契約を解除した場合って、賃借人は契約を締結したときと同じ状態(原状)に戻す義務を負うって契約書に書かれていますよね。そしてそれは賃借人が通常の使用をしていた場合の損耗(通常損耗)も回復するとされたりします。

でもこれって有効なのでしょうか?

実はこの通常損耗の原状回復の取り扱いは居住用と事業用の賃貸借契約で取り扱いが異なります。

居住用賃貸借契約の通常損耗に対する原状回復

居住用賃貸借契約における通常損耗の原状回復については、最高裁判例があります。(外部リンク:平成17年12月16日集民 第218号1239頁

この判決では、通常損耗の原状回復について一般的に賃貸借契約に設定されている「負担区分表」があったにも関わらずその効力は認められませんでした。そして通常損耗が認められるためには、「少なくとも,賃借人が補修費用を負担することになる通常損耗の範囲が賃貸借契約書の条項自体に具体的に明記されているか,仮に賃貸借契約書では明らかでない場合には,賃貸人が口頭により説明し,賃借人がその旨を明確に認識し,それを合意の内容としたものと認められるなど,その旨の特約(以下「通常損耗補修特約」という。)が明確に合意されていることが必要である」(条文引用)らしいです。たぶん条文自体に記載されていたのなら結論が違ったのかもしれませんが、ただやはり厳しいですよね。
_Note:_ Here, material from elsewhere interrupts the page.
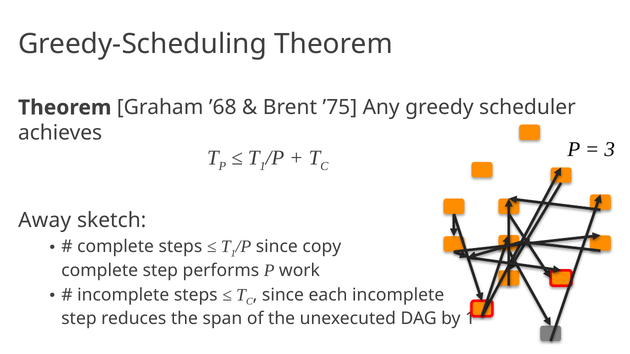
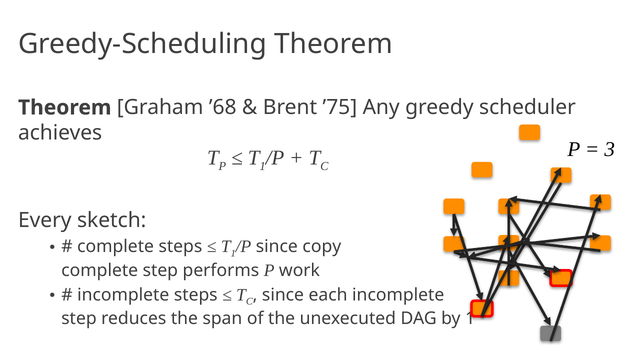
Away: Away -> Every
そして原状回復については国土交通省の原状回復ガイドラインというものがあります。ここでも居住用の賃貸借契約の賃借人が保護されるようになっています。(外部リンク:原状回復をめぐるトラブルとガイドライン

事業用賃貸借契約の通常損耗に対する原状回復

だから事業用賃貸借契約も、原状回復をめぐるトラブルとガイドラインが適用されるのかっていうとこれは適用されません。これは居住用の賃貸借向けのものなので本質的に違うようです。
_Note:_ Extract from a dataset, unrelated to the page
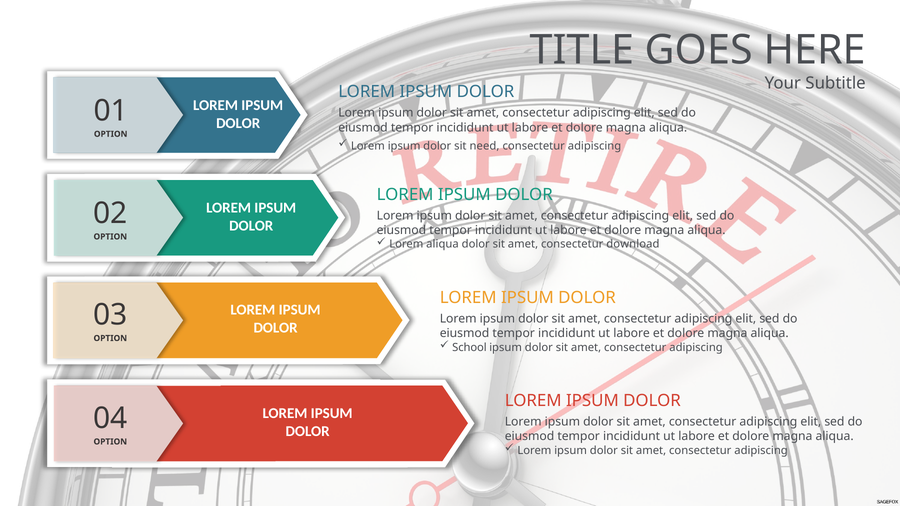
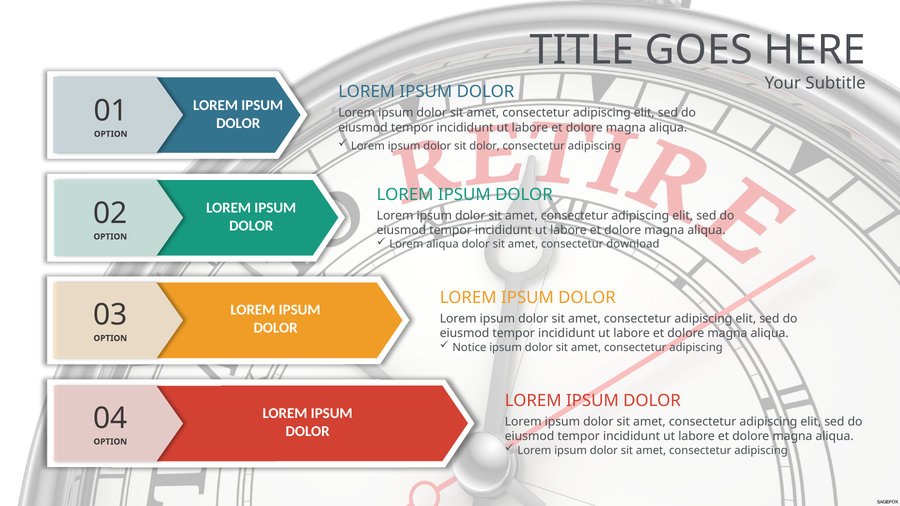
sit need: need -> dolor
School: School -> Notice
そして最高裁ではありませんが、東京高裁(平成12年12月27日判決)でも事業用賃貸借の場合における通常損耗の原状回復の特約について認められており、居住用と取り扱いが違います。また個人が契約者であっても事業者であれば事業用賃貸借契約になりますので個人で契約される場合もそこは留意した方がいいと思います。

居住用賃貸借契約と事業用賃貸借契約では原状回復の内容の取扱いが異なるところがあるので気をつけた方がよさそうです。